*WHAT TO DO*.
[1] According to the mailing list message, how many calls to register_pernet_device does the patch leave for ip_vs.ko?
[2] Reproduce the stretch of the mailing list message from "[<prev] [next>] [<thread-prev]" through "and cleanup restructuring.".

*EXCERPT PROVIDED*.
================================
[<prev] [next>] [<thread-prev] [thread-next>] [day] [month] [year] [list]
Message-Id: <201104201241.50176.hans@schillstrom.com>
Date: Wed, 20 Apr 2011 12:41:49 +0200
From: Hans Schillstrom <hans@...illstrom.com>
To: Julian Anastasov <ja@....bg>
Cc: horms@...ge.net.au, ebiederm@...ssion.com,
lvs-devel@...r.kernel.org, netdev@...r.kernel.org,
netfilter-devel@...r.kernel.org, hans.schillstrom@...csson.com
Subject: Re: [PATCH 3/3] IPVS: init and cleanup restructuring.
On Wednesday, April 20, 2011 01:19:38 Julian Anastasov wrote:
>
> Hello,
>
> On Tue, 19 Apr 2011, Hans Schillstrom wrote:
>
> > This patch tries to restore the initial init and cleanup
> > sequences that was before name space patch.
> >
> > The number of calls to register_pernet_device have been
> > reduced to one for the ip_vs.ko
> > Schedulers still have their own calls.
> >
> > This patch adds a function __ip_vs_service_cleanup()
> > and a throttle or actually on/off switch for
> > the netfilter hooks.
================================
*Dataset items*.
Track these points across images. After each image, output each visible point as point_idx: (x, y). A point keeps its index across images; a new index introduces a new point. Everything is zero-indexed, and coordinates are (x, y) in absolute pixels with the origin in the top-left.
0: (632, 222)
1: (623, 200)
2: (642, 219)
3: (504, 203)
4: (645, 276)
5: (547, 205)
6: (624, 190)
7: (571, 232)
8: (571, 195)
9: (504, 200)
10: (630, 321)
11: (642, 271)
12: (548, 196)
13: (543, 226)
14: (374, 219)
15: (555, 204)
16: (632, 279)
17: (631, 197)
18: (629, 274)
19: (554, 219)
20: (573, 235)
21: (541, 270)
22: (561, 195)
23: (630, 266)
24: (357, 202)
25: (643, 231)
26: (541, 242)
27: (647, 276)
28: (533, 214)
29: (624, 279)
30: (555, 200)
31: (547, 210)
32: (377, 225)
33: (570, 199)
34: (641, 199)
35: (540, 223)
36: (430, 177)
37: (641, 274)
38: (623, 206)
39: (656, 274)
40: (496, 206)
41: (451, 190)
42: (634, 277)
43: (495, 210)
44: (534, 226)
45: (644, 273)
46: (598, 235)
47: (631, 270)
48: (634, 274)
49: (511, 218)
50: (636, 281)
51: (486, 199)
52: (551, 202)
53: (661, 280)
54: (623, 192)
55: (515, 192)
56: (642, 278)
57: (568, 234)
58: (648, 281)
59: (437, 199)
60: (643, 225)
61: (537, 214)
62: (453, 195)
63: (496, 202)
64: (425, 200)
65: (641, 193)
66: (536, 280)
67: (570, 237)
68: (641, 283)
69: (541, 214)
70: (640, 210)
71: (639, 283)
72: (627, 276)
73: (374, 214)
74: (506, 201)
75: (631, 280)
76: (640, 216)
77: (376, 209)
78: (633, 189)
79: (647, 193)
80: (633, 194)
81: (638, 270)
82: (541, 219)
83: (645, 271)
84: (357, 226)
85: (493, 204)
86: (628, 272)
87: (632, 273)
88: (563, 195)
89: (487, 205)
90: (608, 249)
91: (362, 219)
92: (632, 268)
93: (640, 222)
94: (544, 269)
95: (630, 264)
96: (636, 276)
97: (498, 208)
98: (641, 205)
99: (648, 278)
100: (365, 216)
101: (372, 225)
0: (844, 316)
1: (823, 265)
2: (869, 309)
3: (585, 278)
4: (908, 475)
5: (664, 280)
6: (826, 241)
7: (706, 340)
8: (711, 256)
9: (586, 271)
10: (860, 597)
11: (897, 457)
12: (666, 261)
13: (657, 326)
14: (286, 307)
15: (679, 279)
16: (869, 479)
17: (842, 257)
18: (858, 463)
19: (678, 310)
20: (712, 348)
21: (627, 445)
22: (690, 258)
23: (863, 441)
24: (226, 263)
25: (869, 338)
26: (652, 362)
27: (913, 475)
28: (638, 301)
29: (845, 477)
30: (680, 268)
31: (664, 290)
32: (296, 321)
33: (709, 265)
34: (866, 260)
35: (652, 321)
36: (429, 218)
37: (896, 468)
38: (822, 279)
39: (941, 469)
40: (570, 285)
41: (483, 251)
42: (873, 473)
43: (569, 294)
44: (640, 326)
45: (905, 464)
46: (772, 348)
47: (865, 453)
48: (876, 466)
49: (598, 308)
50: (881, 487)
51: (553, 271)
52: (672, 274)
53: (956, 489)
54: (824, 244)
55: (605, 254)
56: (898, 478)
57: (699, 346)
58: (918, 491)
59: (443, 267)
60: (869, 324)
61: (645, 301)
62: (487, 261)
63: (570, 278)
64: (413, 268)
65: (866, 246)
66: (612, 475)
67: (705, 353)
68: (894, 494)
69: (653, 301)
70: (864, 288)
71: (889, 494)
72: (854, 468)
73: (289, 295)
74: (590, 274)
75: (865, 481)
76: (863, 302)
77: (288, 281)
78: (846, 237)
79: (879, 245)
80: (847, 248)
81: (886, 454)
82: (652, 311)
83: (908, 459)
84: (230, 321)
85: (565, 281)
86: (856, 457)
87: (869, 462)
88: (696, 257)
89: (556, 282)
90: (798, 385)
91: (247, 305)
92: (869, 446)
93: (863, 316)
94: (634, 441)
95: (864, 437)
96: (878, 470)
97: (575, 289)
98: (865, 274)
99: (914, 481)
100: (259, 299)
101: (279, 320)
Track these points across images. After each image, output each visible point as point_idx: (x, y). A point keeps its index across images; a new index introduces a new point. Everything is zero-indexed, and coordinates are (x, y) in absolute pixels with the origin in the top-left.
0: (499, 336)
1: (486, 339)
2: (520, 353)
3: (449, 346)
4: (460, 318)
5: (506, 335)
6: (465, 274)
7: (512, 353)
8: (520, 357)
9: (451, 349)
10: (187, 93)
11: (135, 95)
================================
*ANSWERS FOR THE EXERCISE*.
[1] One

[2]
[<prev] [next>] [<thread-prev] [thread-next>] [day] [month] [year] [list]
Message-Id: <201104201241.50176.hans@schillstrom.com>
Date: Wed, 20 Apr 2011 12:41:49 +0200
From: Hans Schillstrom <hans@...illstrom.com>
To: Julian Anastasov <ja@....bg>
Cc: horms@...ge.net.au, ebiederm@...ssion.com,
lvs-devel@...r.kernel.org, netdev@...r.kernel.org,
netfilter-devel@...r.kernel.org, hans.schillstrom@...csson.com
Subject: Re: [PATCH 3/3] IPVS: init and cleanup restructuring.